The Colts were thrilled to get Ngakoue out of the AFC South. In eight career games vs. Indianapolis, Ngakoue had 37 pressures, 6.5 sacks and two forced fumbles, both of which happened in 2019.
Without Hunter, the job of getting to the quarterback falls heavily on Ngakoue, but he's not feeling any extra pressure.
"We're two different types of players. We bring two different types of style to the game," Ngakoue said of Hunter. "At the end of the day, if I was down, he should be able to hold it down as well for the defensive line, vice versa.
"It shouldn't matter about this guy (filling) a role, anything like that. When I came here it was about a tandem. It wasn't about me filling the shoes of nobody. Right now I just need to do a great job of leading these guys and then I'm pretty sure when Danielle comes back we'll both lead these guys together."
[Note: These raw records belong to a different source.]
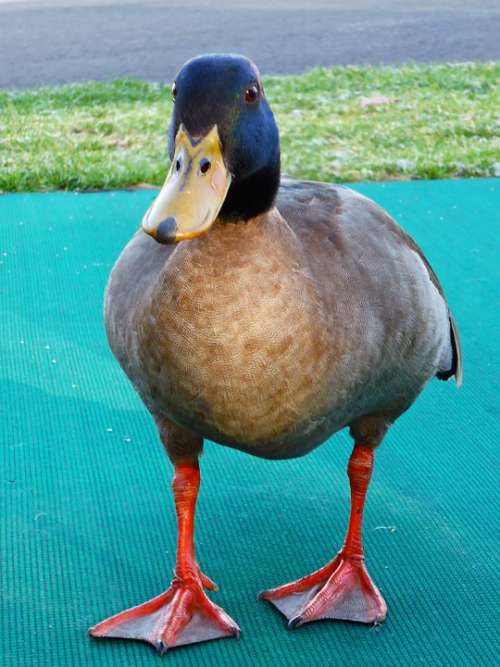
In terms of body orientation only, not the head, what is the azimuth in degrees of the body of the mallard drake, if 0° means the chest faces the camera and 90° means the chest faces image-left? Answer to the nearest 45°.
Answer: approximately 45°
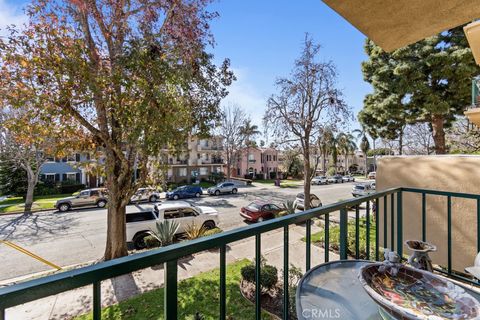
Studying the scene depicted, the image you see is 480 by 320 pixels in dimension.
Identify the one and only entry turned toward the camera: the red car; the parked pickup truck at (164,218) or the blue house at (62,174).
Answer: the blue house

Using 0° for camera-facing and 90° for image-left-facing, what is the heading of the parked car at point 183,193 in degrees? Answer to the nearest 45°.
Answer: approximately 45°

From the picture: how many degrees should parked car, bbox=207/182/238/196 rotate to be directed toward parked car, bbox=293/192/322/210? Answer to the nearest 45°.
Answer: approximately 90° to its left

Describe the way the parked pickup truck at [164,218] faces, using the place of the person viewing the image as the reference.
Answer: facing away from the viewer and to the right of the viewer

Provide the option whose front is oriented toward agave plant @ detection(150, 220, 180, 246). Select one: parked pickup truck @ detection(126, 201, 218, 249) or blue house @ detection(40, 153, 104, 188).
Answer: the blue house

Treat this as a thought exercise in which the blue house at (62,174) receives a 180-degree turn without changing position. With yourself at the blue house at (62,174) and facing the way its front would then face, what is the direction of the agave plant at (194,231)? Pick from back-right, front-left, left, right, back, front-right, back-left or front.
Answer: back

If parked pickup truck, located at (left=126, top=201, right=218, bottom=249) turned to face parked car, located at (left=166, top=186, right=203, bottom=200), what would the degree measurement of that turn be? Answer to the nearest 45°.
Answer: approximately 45° to its left

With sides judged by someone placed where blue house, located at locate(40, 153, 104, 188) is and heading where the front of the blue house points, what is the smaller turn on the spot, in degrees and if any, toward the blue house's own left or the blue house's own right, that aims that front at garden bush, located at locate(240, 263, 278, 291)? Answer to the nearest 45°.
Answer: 0° — it already faces it

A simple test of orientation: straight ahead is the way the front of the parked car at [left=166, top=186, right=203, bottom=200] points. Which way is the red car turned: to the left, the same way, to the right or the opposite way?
the opposite way

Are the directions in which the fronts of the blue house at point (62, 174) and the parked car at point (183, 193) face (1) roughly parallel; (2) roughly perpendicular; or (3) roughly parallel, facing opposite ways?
roughly perpendicular

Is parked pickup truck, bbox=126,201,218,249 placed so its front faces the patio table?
no

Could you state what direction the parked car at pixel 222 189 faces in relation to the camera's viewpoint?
facing the viewer and to the left of the viewer

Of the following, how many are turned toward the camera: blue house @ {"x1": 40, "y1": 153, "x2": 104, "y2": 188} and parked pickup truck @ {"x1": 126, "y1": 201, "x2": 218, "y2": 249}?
1

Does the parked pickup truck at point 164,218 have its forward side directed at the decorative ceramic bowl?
no

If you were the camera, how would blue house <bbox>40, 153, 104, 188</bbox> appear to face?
facing the viewer

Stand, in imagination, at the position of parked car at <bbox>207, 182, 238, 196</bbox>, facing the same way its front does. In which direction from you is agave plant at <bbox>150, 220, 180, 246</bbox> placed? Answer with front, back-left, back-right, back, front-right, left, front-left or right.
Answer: front-left

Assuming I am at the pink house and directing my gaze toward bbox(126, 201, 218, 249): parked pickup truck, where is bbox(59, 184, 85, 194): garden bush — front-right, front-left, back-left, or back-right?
front-right
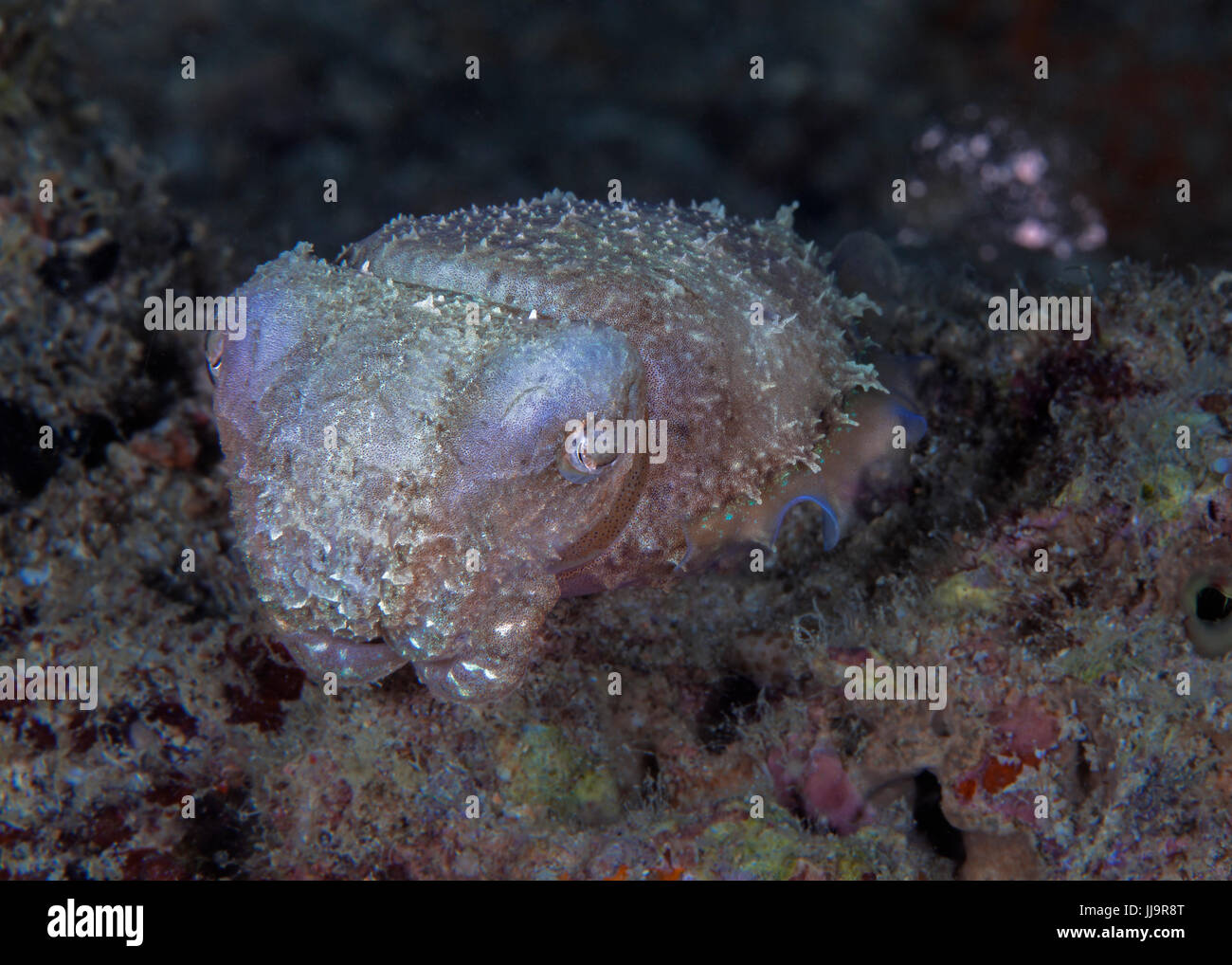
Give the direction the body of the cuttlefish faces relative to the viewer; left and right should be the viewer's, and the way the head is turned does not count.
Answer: facing the viewer and to the left of the viewer
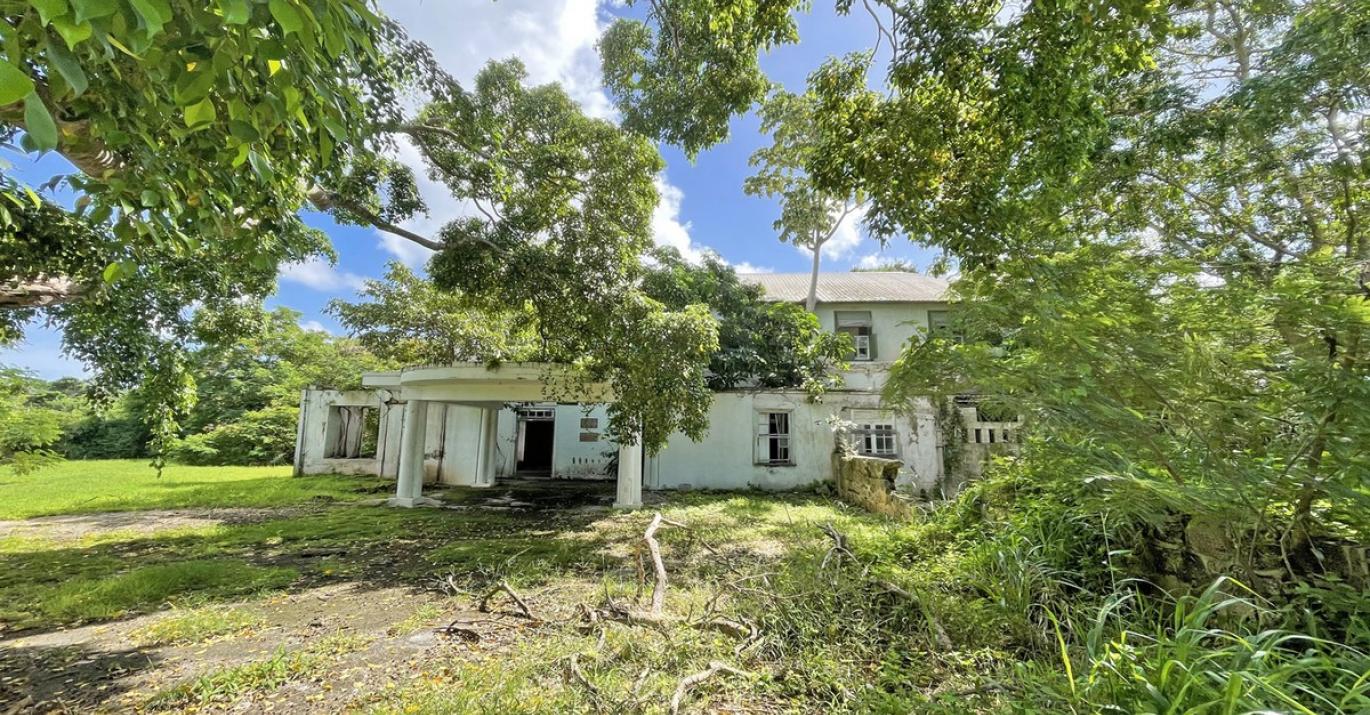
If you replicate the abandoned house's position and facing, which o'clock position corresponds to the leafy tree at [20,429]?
The leafy tree is roughly at 2 o'clock from the abandoned house.

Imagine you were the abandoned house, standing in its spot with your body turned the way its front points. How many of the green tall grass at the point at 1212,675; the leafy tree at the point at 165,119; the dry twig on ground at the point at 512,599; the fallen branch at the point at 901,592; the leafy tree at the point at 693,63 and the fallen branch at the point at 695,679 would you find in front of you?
6

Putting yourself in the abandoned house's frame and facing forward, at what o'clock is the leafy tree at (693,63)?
The leafy tree is roughly at 12 o'clock from the abandoned house.

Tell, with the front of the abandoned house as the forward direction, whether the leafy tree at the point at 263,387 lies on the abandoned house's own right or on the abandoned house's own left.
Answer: on the abandoned house's own right

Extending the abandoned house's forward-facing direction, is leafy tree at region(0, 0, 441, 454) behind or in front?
in front

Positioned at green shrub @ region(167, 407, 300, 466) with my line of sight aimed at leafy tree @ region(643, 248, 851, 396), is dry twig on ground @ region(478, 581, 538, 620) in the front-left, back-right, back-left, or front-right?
front-right

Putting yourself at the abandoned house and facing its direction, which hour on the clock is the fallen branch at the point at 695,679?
The fallen branch is roughly at 12 o'clock from the abandoned house.

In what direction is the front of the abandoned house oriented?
toward the camera

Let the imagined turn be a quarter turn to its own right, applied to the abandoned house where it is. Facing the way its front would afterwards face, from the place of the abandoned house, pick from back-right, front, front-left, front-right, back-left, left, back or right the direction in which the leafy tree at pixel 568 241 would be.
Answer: left

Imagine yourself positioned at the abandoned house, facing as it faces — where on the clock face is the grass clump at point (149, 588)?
The grass clump is roughly at 1 o'clock from the abandoned house.

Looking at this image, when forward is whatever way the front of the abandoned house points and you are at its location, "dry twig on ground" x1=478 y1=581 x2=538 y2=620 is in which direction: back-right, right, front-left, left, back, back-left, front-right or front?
front

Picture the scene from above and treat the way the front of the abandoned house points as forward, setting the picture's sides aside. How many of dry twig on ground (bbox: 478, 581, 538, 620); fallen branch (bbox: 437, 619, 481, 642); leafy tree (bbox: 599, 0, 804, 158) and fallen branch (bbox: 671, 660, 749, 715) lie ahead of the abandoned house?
4

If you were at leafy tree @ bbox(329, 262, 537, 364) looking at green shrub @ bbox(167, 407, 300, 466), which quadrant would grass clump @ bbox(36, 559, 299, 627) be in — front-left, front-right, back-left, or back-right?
back-left

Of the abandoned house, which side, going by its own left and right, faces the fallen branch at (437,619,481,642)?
front

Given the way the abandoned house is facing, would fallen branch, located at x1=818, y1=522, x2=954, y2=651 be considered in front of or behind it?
in front

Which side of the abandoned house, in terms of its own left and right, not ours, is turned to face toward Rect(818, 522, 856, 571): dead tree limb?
front

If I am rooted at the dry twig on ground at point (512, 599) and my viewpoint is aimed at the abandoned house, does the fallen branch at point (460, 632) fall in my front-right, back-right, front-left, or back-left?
back-left

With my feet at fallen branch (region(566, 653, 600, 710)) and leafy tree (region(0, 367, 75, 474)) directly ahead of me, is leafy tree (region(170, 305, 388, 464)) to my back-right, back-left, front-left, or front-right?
front-right
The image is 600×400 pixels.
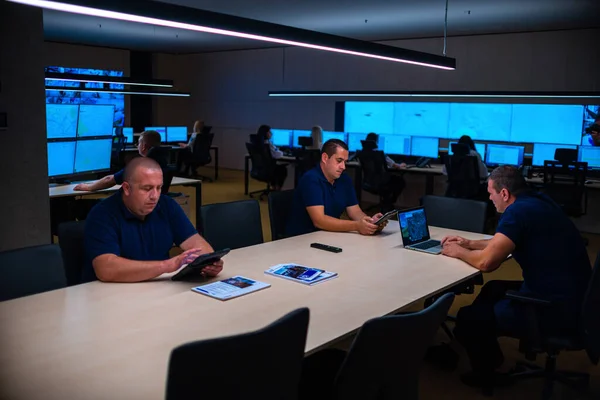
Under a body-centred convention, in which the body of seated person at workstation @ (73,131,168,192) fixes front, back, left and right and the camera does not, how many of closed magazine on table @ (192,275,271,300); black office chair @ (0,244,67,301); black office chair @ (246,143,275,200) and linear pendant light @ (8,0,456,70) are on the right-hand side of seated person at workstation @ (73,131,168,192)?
1

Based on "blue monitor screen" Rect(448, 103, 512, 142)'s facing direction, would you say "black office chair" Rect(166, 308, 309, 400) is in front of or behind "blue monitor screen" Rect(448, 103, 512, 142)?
in front

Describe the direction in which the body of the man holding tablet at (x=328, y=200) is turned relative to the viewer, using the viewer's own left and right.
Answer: facing the viewer and to the right of the viewer

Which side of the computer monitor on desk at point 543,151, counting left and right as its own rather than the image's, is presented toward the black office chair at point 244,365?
front

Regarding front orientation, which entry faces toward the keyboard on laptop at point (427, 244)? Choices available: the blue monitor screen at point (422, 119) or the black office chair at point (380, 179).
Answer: the blue monitor screen

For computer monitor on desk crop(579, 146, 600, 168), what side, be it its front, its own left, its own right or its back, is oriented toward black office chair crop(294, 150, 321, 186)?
right

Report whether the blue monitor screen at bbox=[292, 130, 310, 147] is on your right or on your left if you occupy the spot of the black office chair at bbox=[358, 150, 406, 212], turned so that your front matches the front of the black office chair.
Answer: on your left

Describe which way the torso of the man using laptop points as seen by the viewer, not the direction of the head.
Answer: to the viewer's left

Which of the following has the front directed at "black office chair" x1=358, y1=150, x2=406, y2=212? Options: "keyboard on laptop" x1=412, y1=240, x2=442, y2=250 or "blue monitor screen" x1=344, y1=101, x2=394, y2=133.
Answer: the blue monitor screen

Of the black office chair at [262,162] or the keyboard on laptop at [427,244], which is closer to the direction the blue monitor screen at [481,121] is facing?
the keyboard on laptop

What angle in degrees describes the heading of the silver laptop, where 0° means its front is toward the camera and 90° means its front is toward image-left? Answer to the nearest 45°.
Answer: approximately 315°

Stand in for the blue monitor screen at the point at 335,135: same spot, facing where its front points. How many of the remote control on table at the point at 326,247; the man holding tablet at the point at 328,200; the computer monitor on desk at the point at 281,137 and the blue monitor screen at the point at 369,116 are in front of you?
2

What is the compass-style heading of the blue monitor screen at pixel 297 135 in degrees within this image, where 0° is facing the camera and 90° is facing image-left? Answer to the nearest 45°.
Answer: approximately 0°

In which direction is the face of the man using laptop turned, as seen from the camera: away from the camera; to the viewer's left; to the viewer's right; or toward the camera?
to the viewer's left

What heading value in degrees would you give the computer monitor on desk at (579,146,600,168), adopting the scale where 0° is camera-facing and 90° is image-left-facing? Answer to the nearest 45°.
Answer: approximately 0°

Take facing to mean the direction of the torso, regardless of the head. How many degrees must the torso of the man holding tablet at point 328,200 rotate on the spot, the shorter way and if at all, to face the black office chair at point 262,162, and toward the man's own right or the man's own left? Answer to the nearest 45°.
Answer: approximately 135° to the man's own left
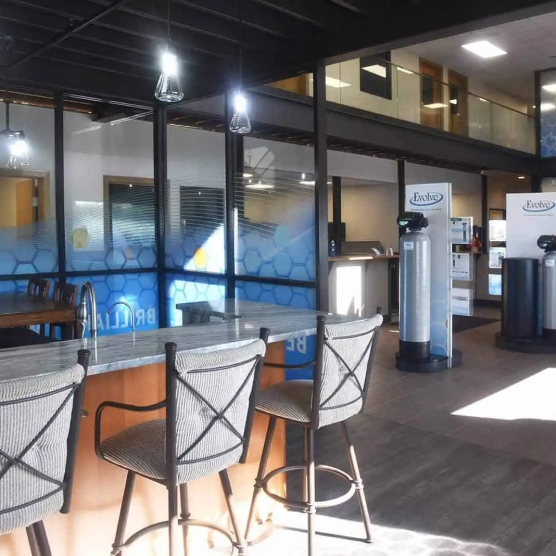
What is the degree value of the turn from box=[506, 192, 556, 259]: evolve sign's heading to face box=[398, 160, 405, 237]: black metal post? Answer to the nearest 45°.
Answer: approximately 135° to its right

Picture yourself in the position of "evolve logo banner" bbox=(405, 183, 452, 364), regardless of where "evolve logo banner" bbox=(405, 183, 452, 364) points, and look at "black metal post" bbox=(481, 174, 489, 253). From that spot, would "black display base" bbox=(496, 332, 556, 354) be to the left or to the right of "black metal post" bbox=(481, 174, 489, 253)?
right

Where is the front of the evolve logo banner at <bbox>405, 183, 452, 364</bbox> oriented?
toward the camera

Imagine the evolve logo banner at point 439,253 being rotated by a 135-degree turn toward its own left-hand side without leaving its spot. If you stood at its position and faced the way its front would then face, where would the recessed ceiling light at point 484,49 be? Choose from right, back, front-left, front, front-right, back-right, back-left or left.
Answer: front-left

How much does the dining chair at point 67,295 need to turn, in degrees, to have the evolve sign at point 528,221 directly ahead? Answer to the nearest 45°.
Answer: approximately 90° to its left

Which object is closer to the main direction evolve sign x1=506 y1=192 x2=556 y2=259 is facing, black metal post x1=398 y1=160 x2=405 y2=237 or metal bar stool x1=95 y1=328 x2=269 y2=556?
the metal bar stool

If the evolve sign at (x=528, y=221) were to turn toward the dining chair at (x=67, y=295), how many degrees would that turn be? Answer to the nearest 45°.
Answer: approximately 45° to its right

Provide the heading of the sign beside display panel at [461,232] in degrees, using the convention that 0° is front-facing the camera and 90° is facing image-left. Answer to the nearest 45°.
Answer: approximately 0°

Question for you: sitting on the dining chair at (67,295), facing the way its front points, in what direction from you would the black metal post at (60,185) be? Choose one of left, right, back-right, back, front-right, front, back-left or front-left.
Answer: back

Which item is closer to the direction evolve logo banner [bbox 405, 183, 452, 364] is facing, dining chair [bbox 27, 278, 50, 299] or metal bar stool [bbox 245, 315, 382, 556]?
the metal bar stool

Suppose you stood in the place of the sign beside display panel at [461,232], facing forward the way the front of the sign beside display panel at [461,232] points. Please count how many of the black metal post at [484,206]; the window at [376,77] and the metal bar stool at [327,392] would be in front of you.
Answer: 1

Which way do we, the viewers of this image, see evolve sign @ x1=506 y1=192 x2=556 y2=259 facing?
facing the viewer
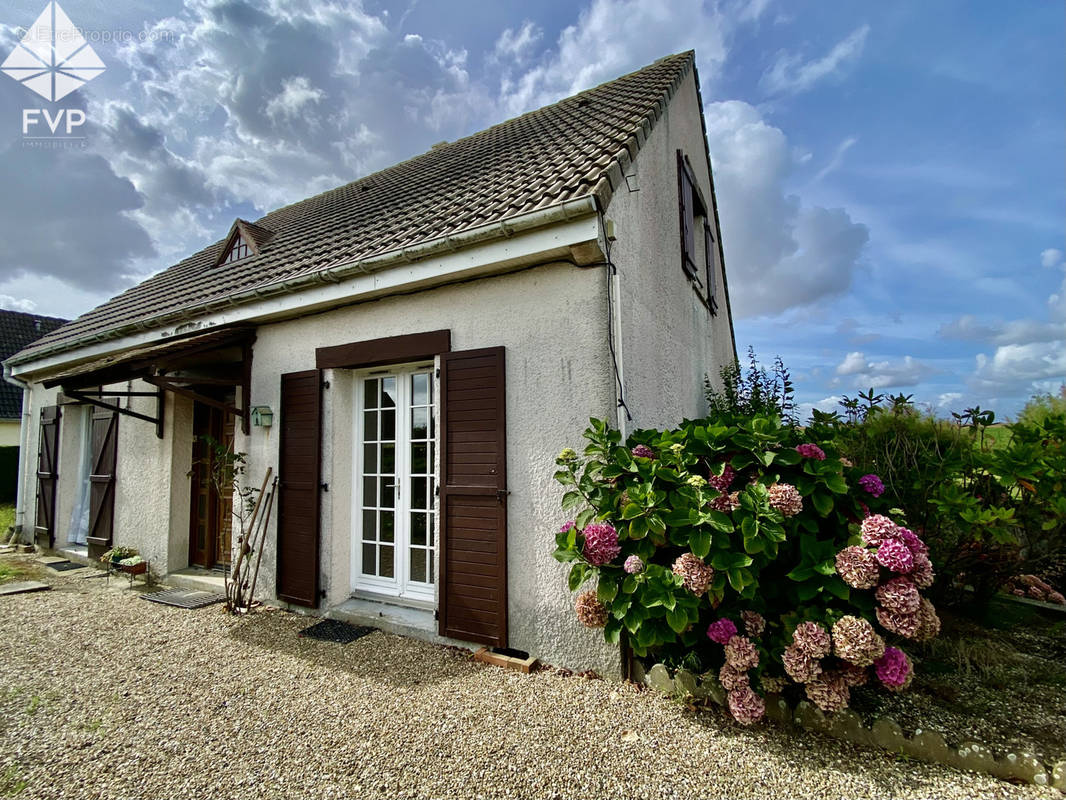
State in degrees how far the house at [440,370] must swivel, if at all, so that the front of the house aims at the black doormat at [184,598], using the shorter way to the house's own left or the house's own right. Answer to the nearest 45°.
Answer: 0° — it already faces it

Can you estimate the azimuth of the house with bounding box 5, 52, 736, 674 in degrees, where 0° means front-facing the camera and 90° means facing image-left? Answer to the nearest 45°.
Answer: approximately 45°

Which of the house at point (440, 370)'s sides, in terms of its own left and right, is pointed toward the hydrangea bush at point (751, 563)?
left

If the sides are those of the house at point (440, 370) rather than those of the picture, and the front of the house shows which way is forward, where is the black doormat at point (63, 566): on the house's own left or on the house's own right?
on the house's own right

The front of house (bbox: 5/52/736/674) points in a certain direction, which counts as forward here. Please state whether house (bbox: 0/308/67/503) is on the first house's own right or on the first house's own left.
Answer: on the first house's own right
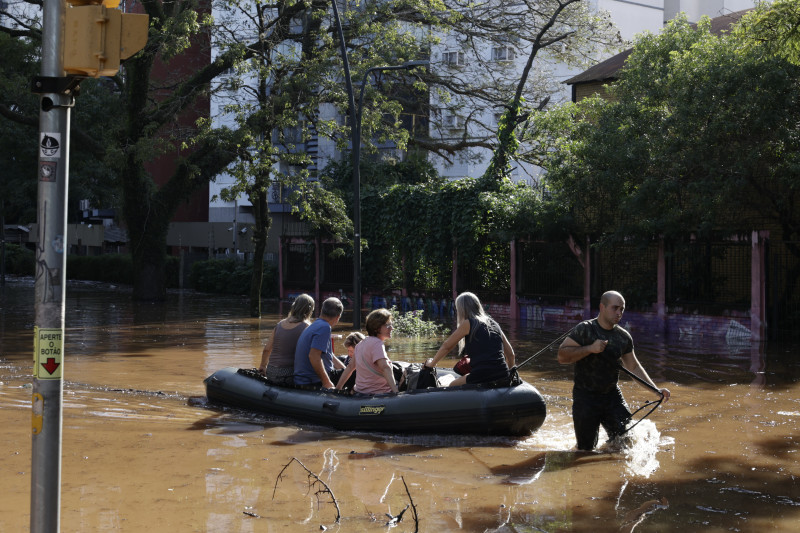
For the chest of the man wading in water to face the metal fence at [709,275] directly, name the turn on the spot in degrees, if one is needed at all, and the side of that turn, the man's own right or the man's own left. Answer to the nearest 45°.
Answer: approximately 135° to the man's own left

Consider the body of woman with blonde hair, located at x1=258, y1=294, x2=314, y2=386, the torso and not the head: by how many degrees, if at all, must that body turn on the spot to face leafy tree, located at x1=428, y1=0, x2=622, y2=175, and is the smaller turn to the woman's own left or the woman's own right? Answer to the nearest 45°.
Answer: approximately 45° to the woman's own left

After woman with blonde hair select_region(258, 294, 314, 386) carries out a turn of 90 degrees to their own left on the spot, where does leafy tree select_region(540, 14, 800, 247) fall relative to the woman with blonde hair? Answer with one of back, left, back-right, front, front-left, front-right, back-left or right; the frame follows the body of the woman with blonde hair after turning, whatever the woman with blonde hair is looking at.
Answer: right

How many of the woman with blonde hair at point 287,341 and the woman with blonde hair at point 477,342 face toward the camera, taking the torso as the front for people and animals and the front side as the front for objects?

Zimmer likes to get pressure with his four-down linemen. If Hunter is not on the field, Zimmer might be more inclined to supplement his pass rush with blitzes. That's what happened in Week 1 when linebackers Anthony Barr and Eric Kendricks were utilized more frequently as extra rushers, leading the Vikings to the 11th-highest blitz rate (31.8%), according to ESPN Stats & Information.
Since the start of 2017, the Vikings generate pressure on 25.3% of dropbacks using a standard four-man rush (16th in the NFL). That figure jumped to 40.9% when blitzing, just above the league-average of 39%, which ranks 12th in the NFL.
That's no surprise to opponents around the league.
"(Hunter is) definitely a big loss and coach Zimmer has done a great job of getting pressure with four, but he's also very well known for exotic blitz schemes so we know that he's able to dial those things up," Colts coach Frank Reich said. "We know he has a lot of those things in his arsenal and he's really made a reputation for himself as the guy with the double-A gap package and what he does from that with pressures ... Even though he likes a four-man rush, he can get a five- and six-man rush real quick and has all those weapons in his arsenal."
Unfortunately for Minnesota, Colts quarterback Philip Rivers averaged 2.27 seconds per release in Week 1 and has one of the best offensive lines in the NFL. How can the Vikings stop history from repeating itself?
"We've got to be tighter in coverage to make him pull the ball down to give the rush a chance to get there," Patterson said. "That's why pass rush and coverage work hand in hand. They work together. In order for the rush to get there when a guy's getting the ball out quick, we've got to make him hold the ball a little bit longer."